We can approximate this by $\ddot {\mathbf{x}}=A \mathbf{x}$, where $A=Df_{\mathbf{x}=\mathbf 0}$. Intuitively this shoud lead to sinusoidal waveform. However, I struggle to prove this mathematically. To prove that this leads to a sinusoidal waveform, I just need to prove that all eigenvalues of $A$ are negative OR zero. Now I have realised that the converse is not true, so just focus on the forward direction.
My attempt: Informally, if the equilibrium is stable, forces should be roughly "directed towards it". $f(\mathbf x)=A\mathbf x$ for small $\mathbf x$, so this translates to, $$ \ddot{\mathbf x}\approx -k\mathbf x,k\leq0\\ A\mathbf x\approx -k\mathbf x\\ \mathbf x^TA\mathbf x\approx -k|\mathbf x|^2. $$ So I guess $A$ should be negative definite...or something like that.
How can I prove that the eignevalues are all negative OR zero?
Here is a possibility... Assume that $A$ has a positive eigenvalue $\lambda > 0$, so $Av = \lambda v$ for some $v \in \mathbb{R}^n$. If ${\bf 0}$ is a stable equilibrium point, then there exists an $\epsilon > 0$ such that if the initial condition starts within the closed $\epsilon$-ball about ${\bf 0}$, it will remain in that $\epsilon$-ball.
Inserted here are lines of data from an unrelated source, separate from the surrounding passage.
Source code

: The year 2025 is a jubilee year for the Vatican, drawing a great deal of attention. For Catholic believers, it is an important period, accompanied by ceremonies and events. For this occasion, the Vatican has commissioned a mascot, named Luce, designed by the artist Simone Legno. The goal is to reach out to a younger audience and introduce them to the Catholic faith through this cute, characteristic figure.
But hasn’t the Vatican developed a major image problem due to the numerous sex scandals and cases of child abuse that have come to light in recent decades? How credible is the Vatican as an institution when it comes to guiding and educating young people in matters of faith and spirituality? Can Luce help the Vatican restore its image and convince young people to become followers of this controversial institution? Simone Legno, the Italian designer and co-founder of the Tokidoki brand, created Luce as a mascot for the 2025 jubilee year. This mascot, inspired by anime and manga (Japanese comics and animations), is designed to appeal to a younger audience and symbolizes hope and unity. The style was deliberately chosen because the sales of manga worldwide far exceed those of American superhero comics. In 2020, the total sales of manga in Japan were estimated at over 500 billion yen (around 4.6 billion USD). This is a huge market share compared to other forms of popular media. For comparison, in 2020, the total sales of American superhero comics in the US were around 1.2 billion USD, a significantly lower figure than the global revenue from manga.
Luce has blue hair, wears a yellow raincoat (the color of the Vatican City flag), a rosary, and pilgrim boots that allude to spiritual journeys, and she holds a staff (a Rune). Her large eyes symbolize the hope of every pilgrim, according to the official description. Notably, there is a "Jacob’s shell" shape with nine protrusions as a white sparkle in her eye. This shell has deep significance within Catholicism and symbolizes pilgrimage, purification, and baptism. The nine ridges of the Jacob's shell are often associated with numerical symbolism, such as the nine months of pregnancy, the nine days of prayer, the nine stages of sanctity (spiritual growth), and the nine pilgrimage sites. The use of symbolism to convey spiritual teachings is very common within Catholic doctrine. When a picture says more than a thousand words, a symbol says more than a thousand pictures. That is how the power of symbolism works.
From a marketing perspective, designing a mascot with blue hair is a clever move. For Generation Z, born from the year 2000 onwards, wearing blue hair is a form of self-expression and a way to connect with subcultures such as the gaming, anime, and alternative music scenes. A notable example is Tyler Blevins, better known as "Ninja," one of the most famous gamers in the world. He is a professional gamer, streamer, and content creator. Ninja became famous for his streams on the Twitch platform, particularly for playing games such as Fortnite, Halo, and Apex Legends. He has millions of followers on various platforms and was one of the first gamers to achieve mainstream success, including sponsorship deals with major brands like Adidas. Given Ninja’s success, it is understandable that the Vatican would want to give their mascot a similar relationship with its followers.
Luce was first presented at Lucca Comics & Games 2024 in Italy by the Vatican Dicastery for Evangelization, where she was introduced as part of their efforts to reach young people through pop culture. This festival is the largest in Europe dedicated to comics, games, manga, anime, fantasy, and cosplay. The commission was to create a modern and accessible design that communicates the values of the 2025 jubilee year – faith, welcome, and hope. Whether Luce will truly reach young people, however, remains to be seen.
Suppose that $x(0) = {\bf 0} + \epsilon v$ and $x'(0) = 0$. Then it suffices to show that $||x(t) - {\bf 0}|| > \epsilon$ at some time $t > 0$.
Looking at the linear approximation of $f$ about the origin, the approximate differential equation is $x''(t) = Ax(t)$, and so initially we have $x''(0) = \epsilon Av = \epsilon \lambda v$, meaning that it will have positive acceleration in the $v$ direction.
Sure, there are minor details omitted, but hopefully you understand the argument as to why the derivative matrix can not have a positive eigenvalue?